Task objective:
Echo the lines in the records below, from the one containing "Demo forex trading video" through the one containing "Stefanutti stocks academy", reproducing each line with no changes.

Provided records:
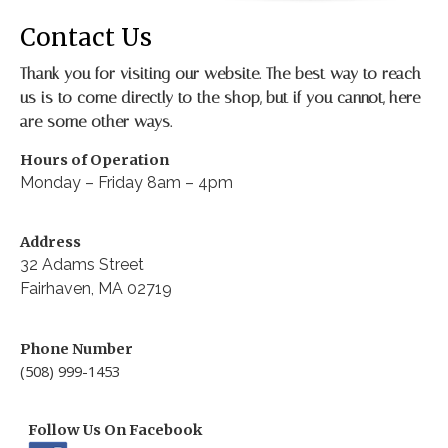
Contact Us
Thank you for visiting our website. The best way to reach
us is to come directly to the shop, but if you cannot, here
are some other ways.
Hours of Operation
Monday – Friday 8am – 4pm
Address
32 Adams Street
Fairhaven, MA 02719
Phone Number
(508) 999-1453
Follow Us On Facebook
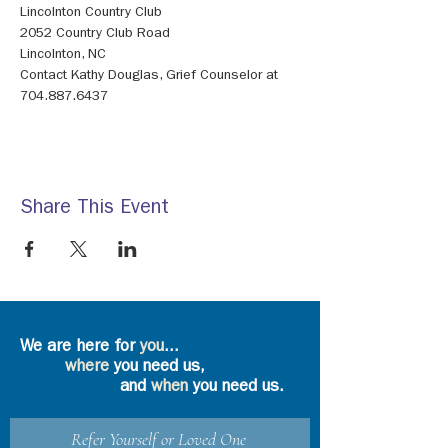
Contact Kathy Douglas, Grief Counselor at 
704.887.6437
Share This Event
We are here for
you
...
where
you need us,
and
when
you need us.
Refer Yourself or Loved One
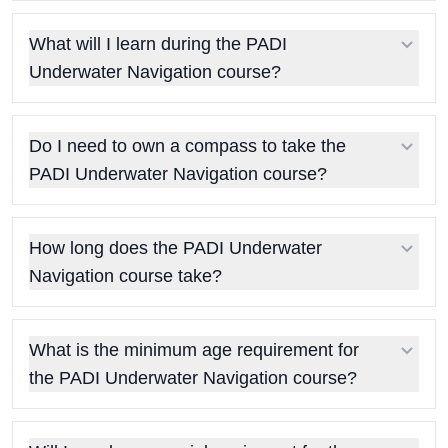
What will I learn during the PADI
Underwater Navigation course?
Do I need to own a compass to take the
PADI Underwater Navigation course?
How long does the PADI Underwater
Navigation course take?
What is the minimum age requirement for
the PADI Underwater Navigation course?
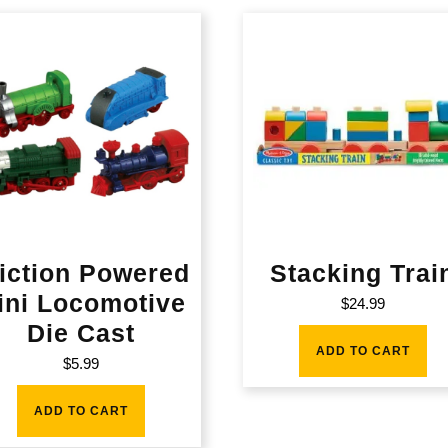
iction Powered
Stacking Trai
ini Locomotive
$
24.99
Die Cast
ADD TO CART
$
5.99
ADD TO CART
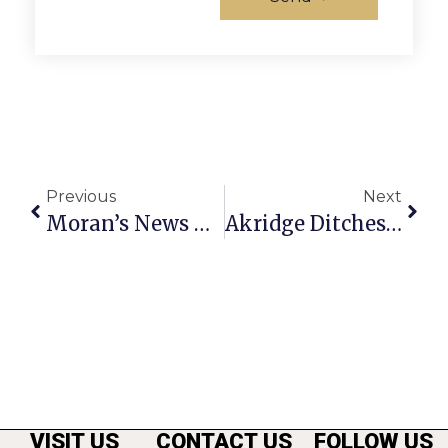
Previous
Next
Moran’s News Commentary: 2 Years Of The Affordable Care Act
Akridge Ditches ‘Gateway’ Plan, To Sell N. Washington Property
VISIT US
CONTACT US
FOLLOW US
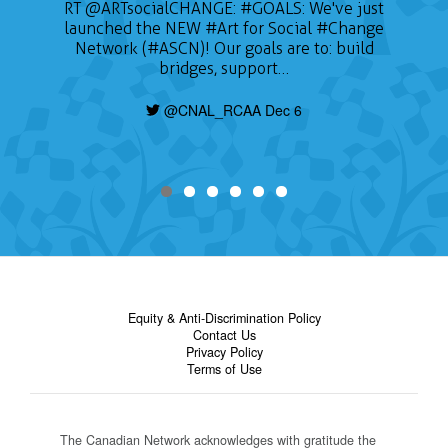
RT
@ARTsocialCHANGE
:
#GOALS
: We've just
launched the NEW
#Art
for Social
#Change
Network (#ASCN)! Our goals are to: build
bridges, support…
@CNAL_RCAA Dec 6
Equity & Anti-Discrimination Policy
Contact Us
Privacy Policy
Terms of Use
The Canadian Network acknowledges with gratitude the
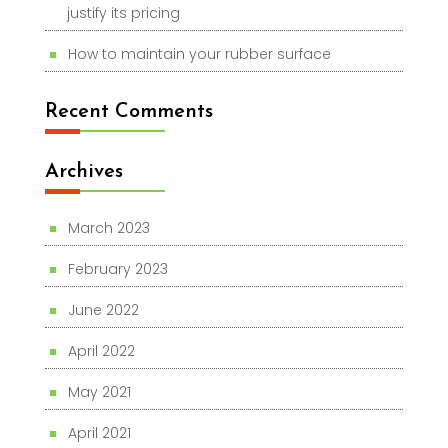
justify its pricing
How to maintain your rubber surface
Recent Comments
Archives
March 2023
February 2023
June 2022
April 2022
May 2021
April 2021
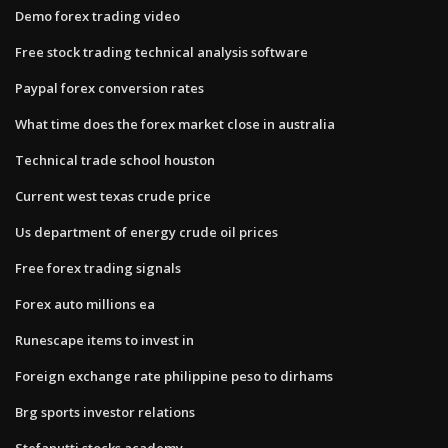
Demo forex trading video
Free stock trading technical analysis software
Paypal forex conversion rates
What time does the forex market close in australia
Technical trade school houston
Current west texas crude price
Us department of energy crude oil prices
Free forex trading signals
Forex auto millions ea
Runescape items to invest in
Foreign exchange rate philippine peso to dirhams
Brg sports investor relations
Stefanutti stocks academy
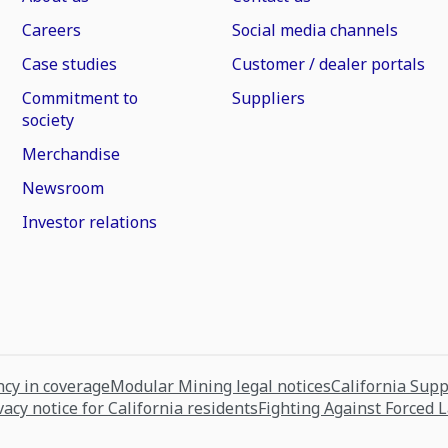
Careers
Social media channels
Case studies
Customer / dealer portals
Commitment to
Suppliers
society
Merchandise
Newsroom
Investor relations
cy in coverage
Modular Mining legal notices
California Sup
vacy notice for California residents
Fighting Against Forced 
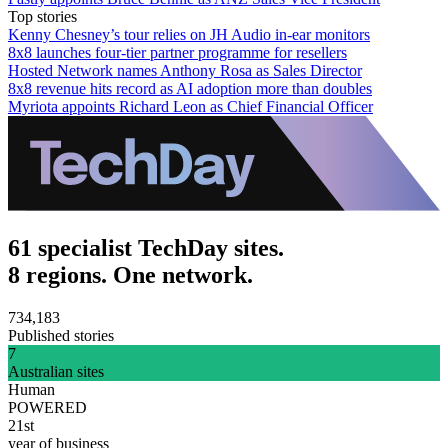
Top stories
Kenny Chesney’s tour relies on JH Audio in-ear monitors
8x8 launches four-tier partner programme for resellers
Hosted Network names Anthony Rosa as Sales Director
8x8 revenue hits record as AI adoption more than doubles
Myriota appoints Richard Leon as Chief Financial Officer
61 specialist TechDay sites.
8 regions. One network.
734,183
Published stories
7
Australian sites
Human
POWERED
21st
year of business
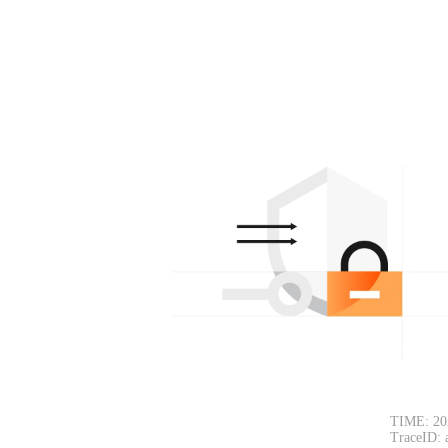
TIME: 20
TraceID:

---

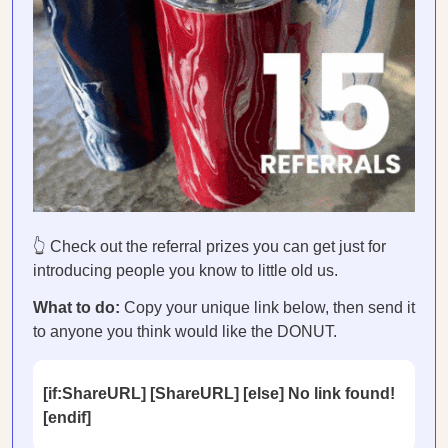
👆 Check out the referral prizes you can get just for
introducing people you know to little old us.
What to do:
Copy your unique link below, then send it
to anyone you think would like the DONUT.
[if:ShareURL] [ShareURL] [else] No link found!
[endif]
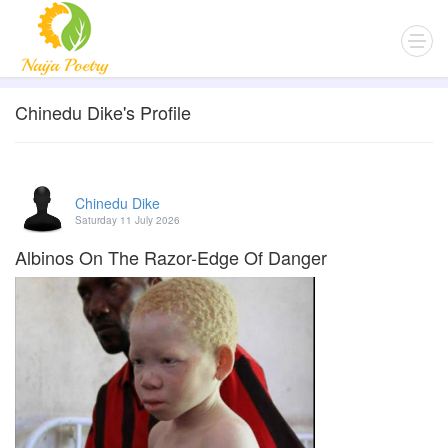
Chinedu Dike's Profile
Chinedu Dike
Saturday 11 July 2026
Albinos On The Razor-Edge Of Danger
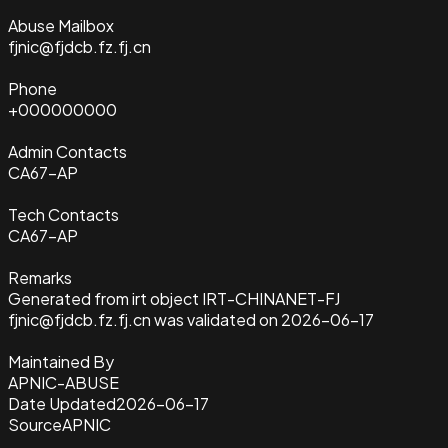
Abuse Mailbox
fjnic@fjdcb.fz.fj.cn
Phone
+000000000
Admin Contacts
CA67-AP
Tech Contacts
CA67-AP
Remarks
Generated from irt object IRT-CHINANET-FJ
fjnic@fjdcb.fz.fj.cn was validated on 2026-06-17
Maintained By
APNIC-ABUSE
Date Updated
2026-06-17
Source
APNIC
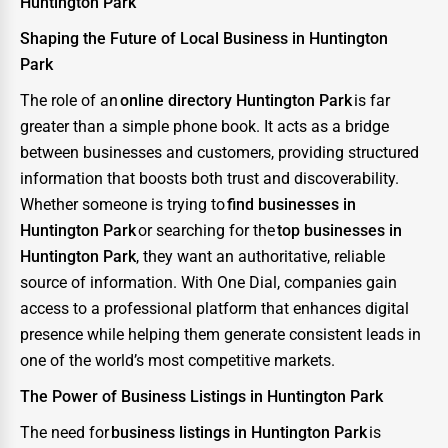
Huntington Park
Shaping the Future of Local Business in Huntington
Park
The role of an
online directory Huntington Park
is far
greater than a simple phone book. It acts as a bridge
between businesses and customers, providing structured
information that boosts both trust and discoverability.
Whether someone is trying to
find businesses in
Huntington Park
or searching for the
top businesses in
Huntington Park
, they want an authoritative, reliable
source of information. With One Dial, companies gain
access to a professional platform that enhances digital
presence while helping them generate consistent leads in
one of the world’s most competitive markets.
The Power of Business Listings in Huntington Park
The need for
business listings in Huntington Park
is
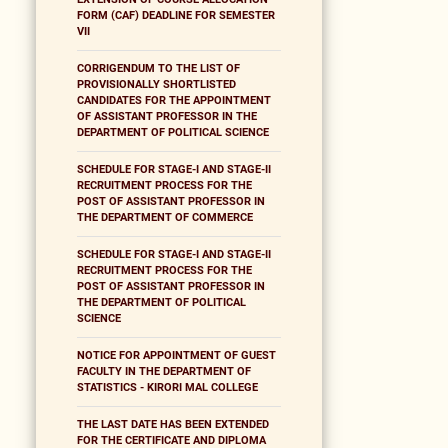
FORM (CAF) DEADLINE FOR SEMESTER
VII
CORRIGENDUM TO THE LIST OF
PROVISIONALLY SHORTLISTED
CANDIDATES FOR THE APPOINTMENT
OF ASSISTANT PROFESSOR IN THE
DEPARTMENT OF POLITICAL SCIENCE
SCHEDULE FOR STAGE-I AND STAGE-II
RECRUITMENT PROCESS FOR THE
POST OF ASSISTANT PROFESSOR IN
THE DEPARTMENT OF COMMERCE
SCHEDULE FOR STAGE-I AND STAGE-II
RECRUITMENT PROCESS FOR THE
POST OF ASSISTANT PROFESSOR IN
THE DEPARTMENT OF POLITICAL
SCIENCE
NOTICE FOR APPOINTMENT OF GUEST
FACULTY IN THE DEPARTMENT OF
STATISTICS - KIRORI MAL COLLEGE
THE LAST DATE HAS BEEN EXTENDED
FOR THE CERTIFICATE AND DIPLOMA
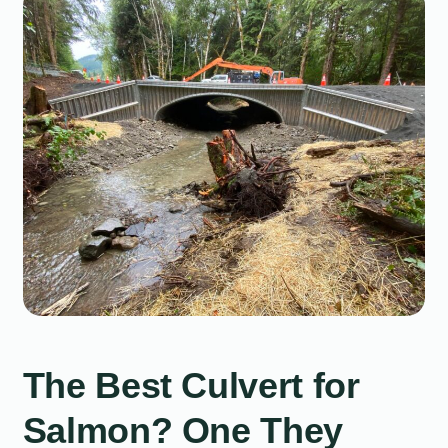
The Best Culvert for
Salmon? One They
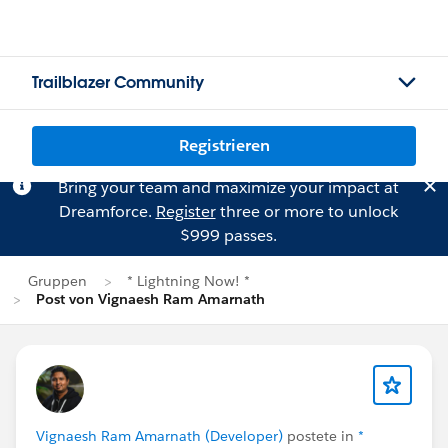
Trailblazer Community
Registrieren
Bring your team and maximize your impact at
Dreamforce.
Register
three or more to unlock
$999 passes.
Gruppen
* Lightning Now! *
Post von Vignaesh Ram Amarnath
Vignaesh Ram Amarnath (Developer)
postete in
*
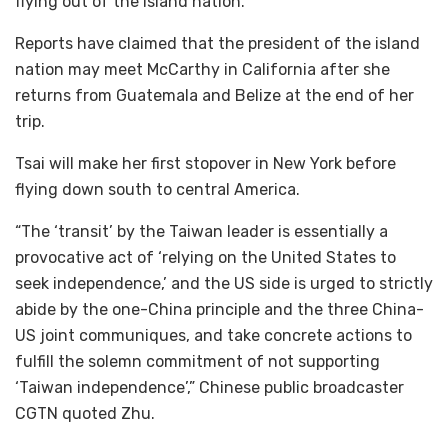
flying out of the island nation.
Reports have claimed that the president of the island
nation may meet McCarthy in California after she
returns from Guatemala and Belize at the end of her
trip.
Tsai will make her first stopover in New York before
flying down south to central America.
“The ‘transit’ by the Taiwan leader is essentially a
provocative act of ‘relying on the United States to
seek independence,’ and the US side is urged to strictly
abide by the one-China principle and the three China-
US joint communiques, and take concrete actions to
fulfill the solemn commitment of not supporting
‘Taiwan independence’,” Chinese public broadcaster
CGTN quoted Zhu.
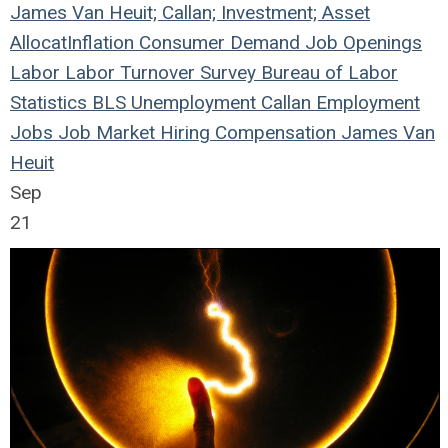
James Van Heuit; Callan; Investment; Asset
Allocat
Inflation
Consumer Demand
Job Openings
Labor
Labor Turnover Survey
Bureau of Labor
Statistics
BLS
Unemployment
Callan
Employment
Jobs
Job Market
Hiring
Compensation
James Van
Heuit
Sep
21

Response for this exercise:
Demo forex trading video
Free stock trading technical analysis software
Paypal forex conversion rates
What time does the forex market close in australia
Technical trade school houston
Current west texas crude price
Us department of energy crude oil prices
Free forex trading signals
Forex auto millions ea
Runescape items to invest in
Foreign exchange rate philippine peso to dirhams
Brg sports investor relations
Stefanutti stocks academy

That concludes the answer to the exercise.